Whether they're wild, woolly, pesky, or whiney, consumers love their pets. They're so devoted that expenditures on supplies like toys, food, and apparel, (yes, apparel), hit $34.3 billion in 2004, according to the American Pet Products Manufacturers Association (APPMA). If current trends continue, 2005 is likely to be another banner year. As pet product suppliers rush to meet the growing demand, marketing dollars are rising commensurately. Pet supply marketers increasingly compete with Internet upstarts and deploy a mix of media to get their brand messages out.
The APPMA says one in three American households have a pet of some sort. That adds up to about 65 million dogs and 77 million cats, not to mention some 200 million fish and millions more birds, reptiles, and assorted "small animals" from ferrets to gerbils. Diverse as they may be, they have a couple of things in common: They're hungry, they're supply-intensive, and they're doted upon by legions of Americans who spare no expense for their precious pets.
The Consumer "People are passionate about animals," says Friday Forsthoff, president of Animal Voices, a Davis, Calif.-based agency that specializes in marketing pet products. "They consider the pet to be part of the family, and they want products that reflect that. They're more willing to spend the money to get a quality product if they know it's good for their pet."
Forsthoff says there's a growing trend toward higher-end pet products. The recent interest in home-improvement reality shows, she says, has driven greater interest in pet products that mesh with the home. "People want to color-coordinate, so they find these fancy, beautiful dog bowls to blend in with the kitchen," Forsthoff says.
Kurt Iverson, a spokesman for Iams, notes the passion of pet owners while adding that there's also plenty of thought that goes into purchases. "Part of what we do [in marketing] is appeal to people's sense of logic," Iverson says. "Better ingredients mean a better pet food. The brand's personality is that of a caring brand. We have to reflect that the pet is really a part of the family."
Dedicated pet owners don't always settle for basic products they find in the supermarket or pet store. They go online in droves, looking for small companies creating high-end, niche products.
The Players One such company is Global Pet Products, founded by Sylvia Pickett, the owner of a Shih Tzu. Pickett started creating products to make travel more comfortable for her pets, and she used a combination of trade-show appearances and a Web site to get the word out.
"We'd do some ads in Pet Age, Modern Dog, Bird Talk, Bird Fancy," Picket says of the early days, adding that the Web site was critical to the company's success. "I'm not sure how we got to the top. I've heard of paying fees too [to raise a site's profile on search engines], but we never did that. I think our products were just so unique and different, people were wanting them and looking for them."
For a global player like Iams, high-profile TV events augment print, radio, and online media buys. "Dog shows are an important place for us to be," Iverson says. "That's why we created the AKC Eukanuba National Championship, which airs on Animal Planet."

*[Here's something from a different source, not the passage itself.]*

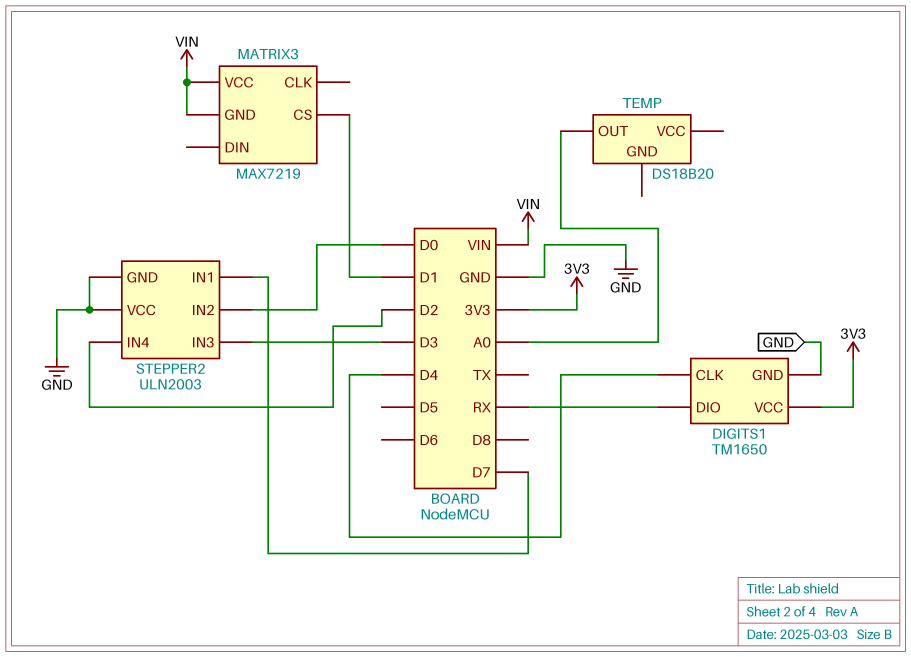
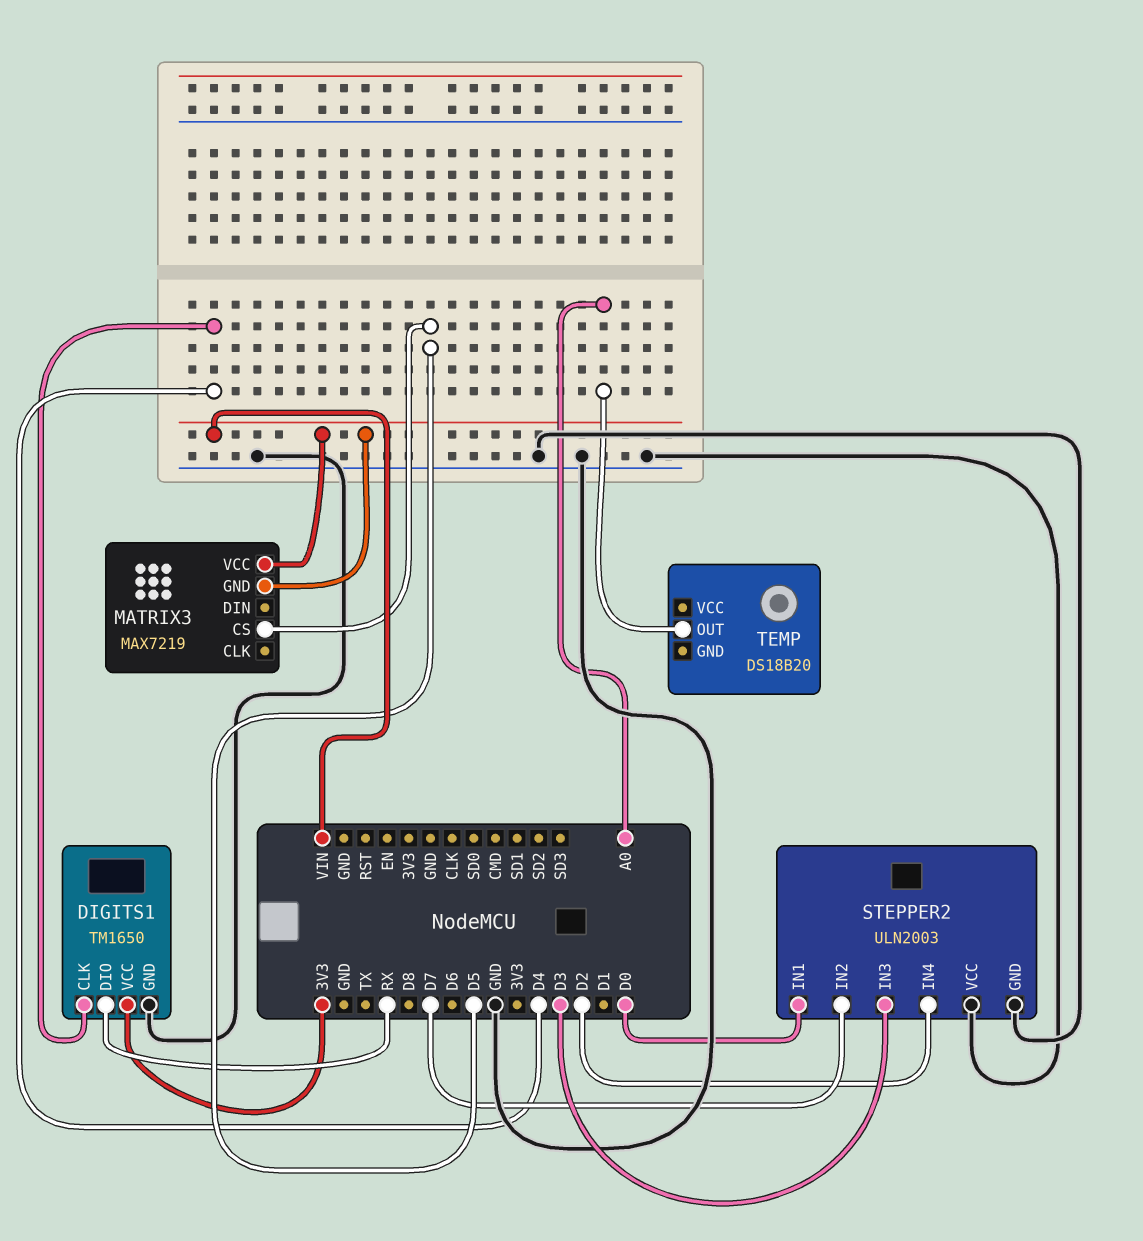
MATRIX3 pin CS: D1 -> D5
STEPPER2 pin IN1: D7 -> D0
STEPPER2 pin IN2: D0 -> D7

The Vendors Pet owners have long turned to magazines to gain information about their animals, with titles ranging from Cat Fancy to breed-specific publications such as the Bichon Frise Reporter. When it comes to big ad buys though, Animal Planet is the 800-pound terrier. Originally home to mostly wildlife programs, Animal Planet has greatly diversified its menu in recent years, drawing on its base while adding shows that appeal to pet owners and beyond.

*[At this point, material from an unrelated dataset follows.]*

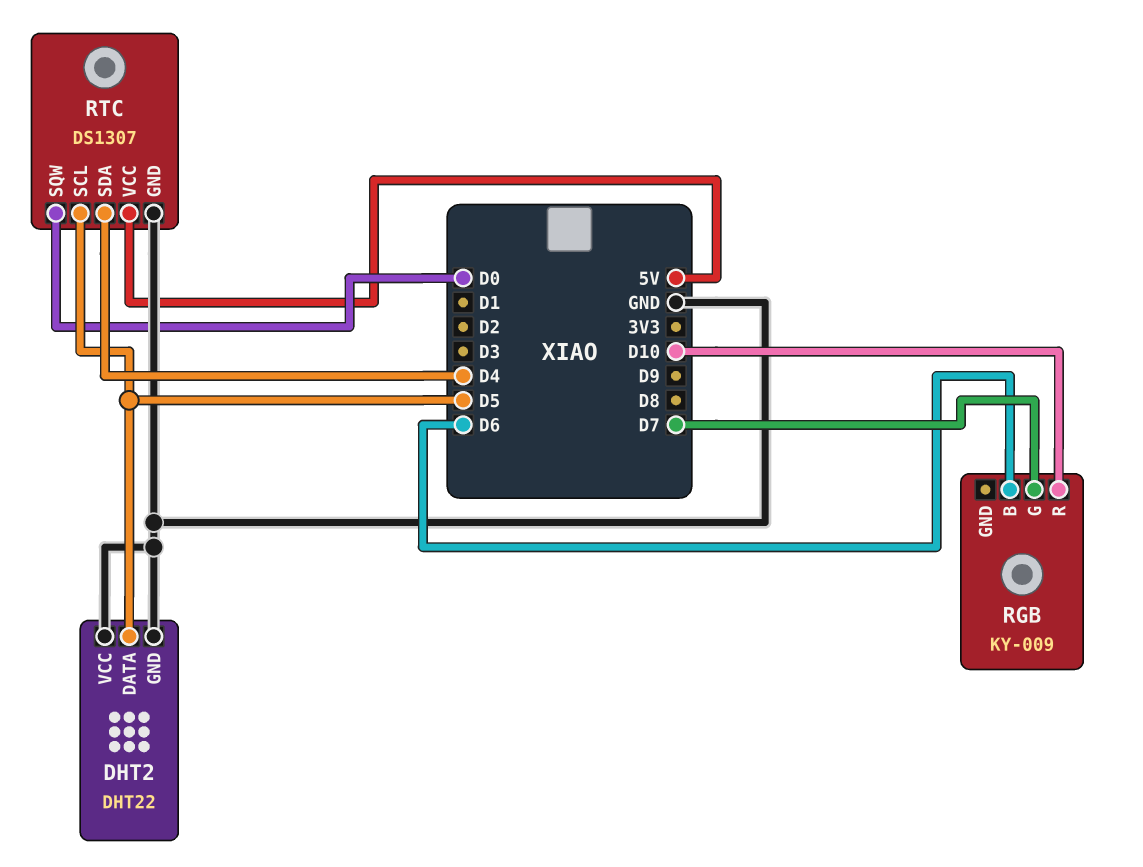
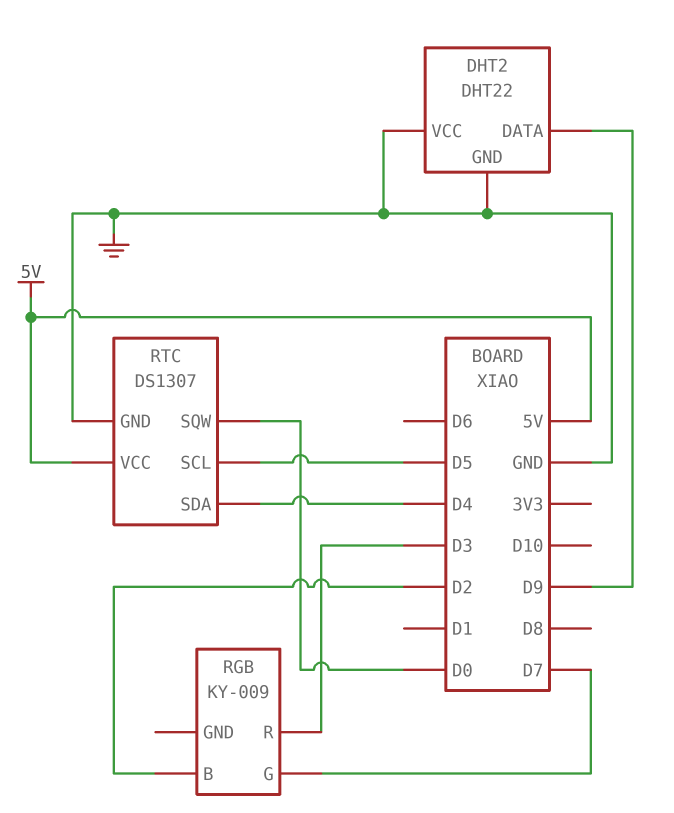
DHT2 pin DATA: D5 -> D9
RGB pin B: D6 -> D2
RGB pin R: D10 -> D3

"We're being more innovative," says Animal Planet General Manager Maureen Smith. "We're tapping into what people who own pets are really drawn to." Smith says the channel has done a great deal of research into its audience, discovering that while pet owners love to see shows about domestic animals, they're also fascinated by those in the wild.

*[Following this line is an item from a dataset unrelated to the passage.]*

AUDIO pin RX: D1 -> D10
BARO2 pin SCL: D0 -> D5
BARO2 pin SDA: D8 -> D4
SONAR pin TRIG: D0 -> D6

"Simply by being a pet owner, people have a nurturing attitude toward all animals," Smith says. "From an advertiser's point of view, it's encouraging for them to know they can reach people [with our wildlife shows] just as easily as they can with a show about dogs."
Smith continues to push Animal Planet in new directions. In January, the channel aired "Puppy Bowl" during the Super Bowl broadcast. An action-packed canine spectacle featuring puppies playing on a faux gridiron, the Puppy Bowl also included information about how to adopt a pet. Smith says people are already asking about next year's Puppy Bowl.
Outlook Animal Planet continues to expand its audience; like so many others, it increasingly needs to tie its Web site content to its on-air programming.
"Research shows our viewers aren't passive observers," Smith says. "The Web site makes it so they can respond to what they see on the air, and the Puppy Bowl experience showed us they really respond to ad messages if the content touches them in a certain way."
Iams' Iverson also points to the increasing importance of online promotion, with more pet owners taking advantage of the company's Web site to select the right food for their pet. "You can just do more online than you can with a [TV] commercial," Iverson says.